Data section:
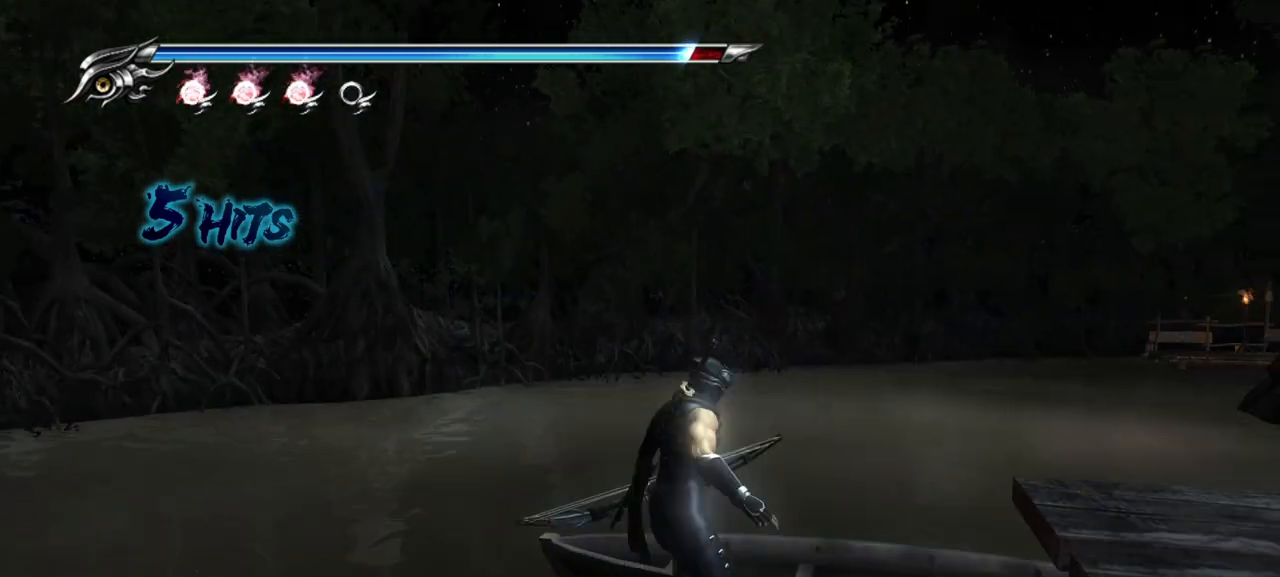
{"buttons": [], "left_stick": "right", "right_stick": "center", "events": [[33, "left_stick", "right"]]}
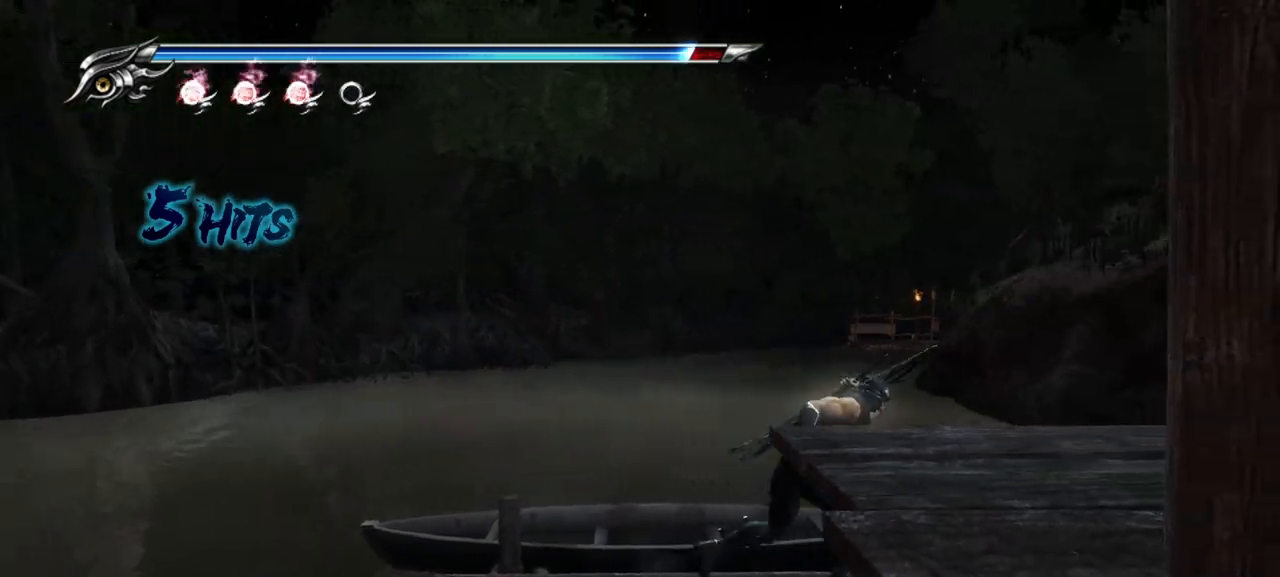
{"buttons": [], "left_stick": "center", "right_stick": "center", "events": [[50, "left_stick", "center"], [100, "R1", "down"], [267, "R1", "up"]]}
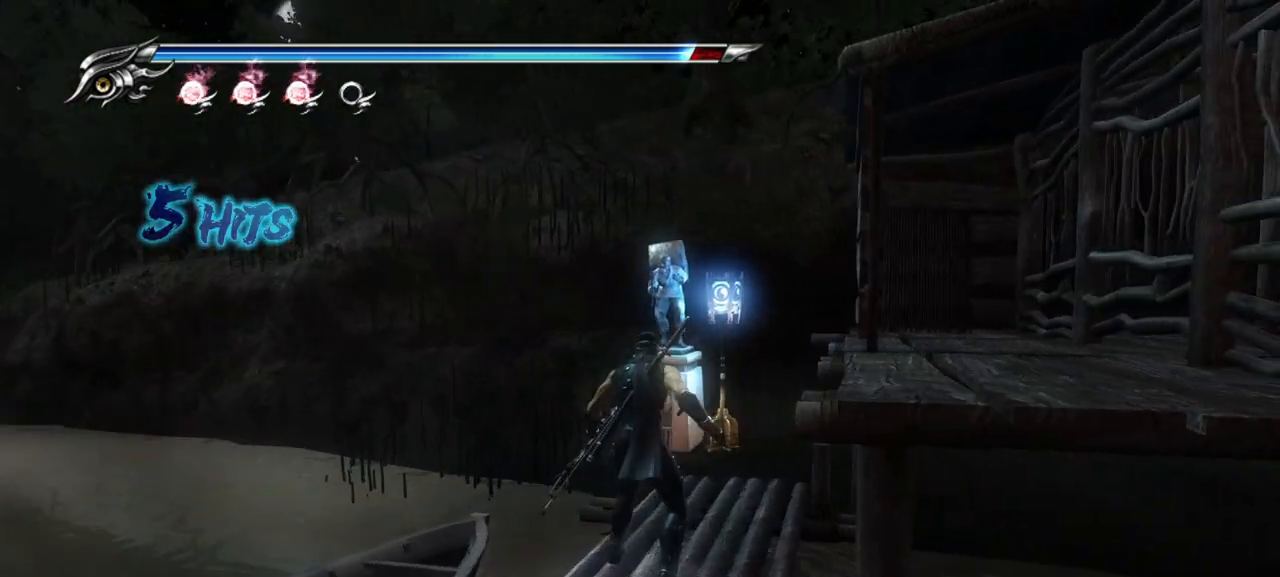
{"buttons": [], "left_stick": "up", "right_stick": "center", "events": [[50, "left_stick", "up"]]}
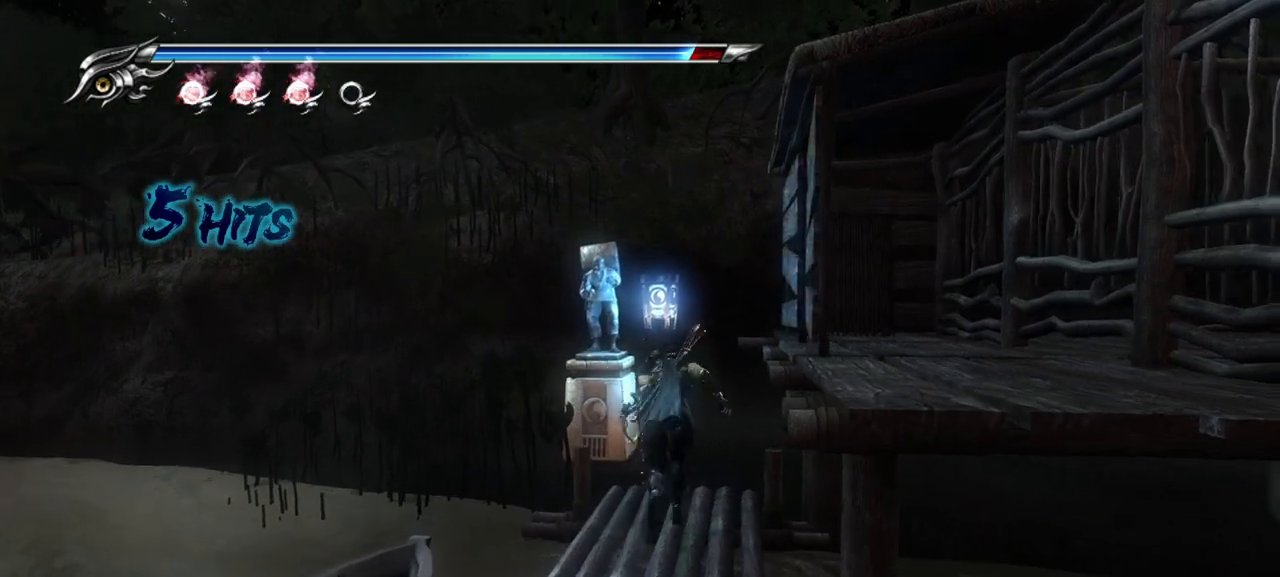
{"buttons": [], "left_stick": "center", "right_stick": "center", "events": [[100, "left_stick", "center"]]}
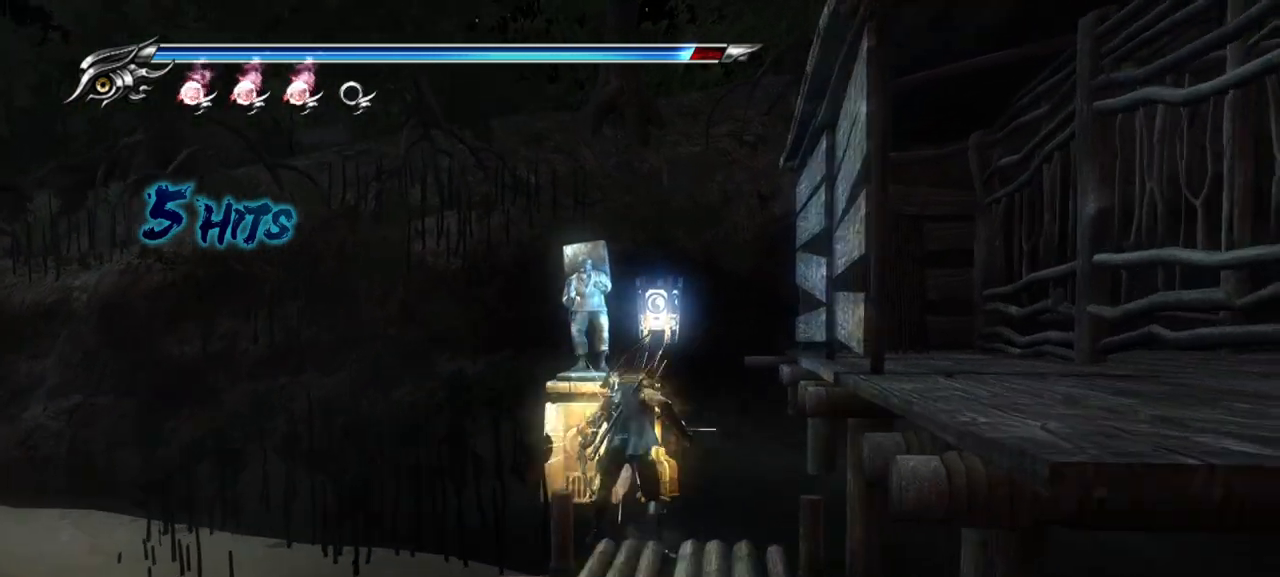
{"buttons": [], "left_stick": "up", "right_stick": "center", "events": [[383, "left_stick", "up"]]}
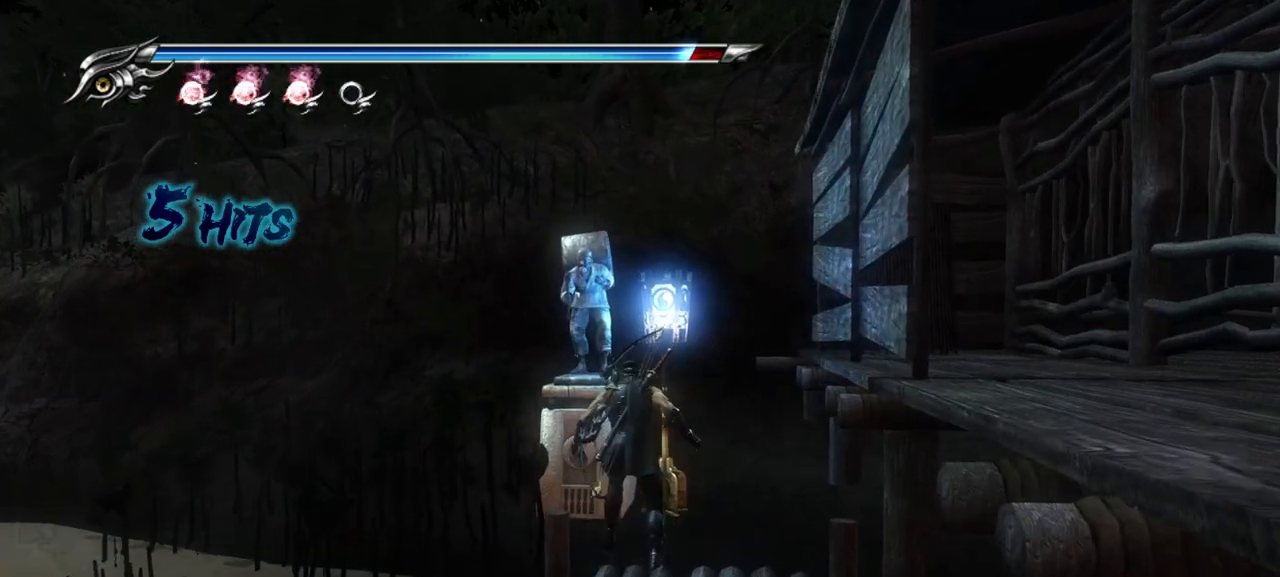
{"buttons": [], "left_stick": "center", "right_stick": "center", "events": [[17, "left_stick", "center"], [150, "CIRCLE", "down"], [250, "CIRCLE", "up"]]}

Problem details: From the first line to the last, return the records exactly and leave the pictures behind.

Task result:
{"buttons": [], "left_stick": "right", "right_stick": "center", "events": [[33, "left_stick", "right"]]}
{"buttons": [], "left_stick": "center", "right_stick": "center", "events": [[50, "left_stick", "center"], [100, "R1", "down"], [267, "R1", "up"]]}
{"buttons": [], "left_stick": "up", "right_stick": "center", "events": [[50, "left_stick", "up"]]}
{"buttons": [], "left_stick": "center", "right_stick": "center", "events": [[100, "left_stick", "center"]]}
{"buttons": [], "left_stick": "up", "right_stick": "center", "events": [[383, "left_stick", "up"]]}
{"buttons": [], "left_stick": "center", "right_stick": "center", "events": [[17, "left_stick", "center"], [150, "CIRCLE", "down"], [250, "CIRCLE", "up"]]}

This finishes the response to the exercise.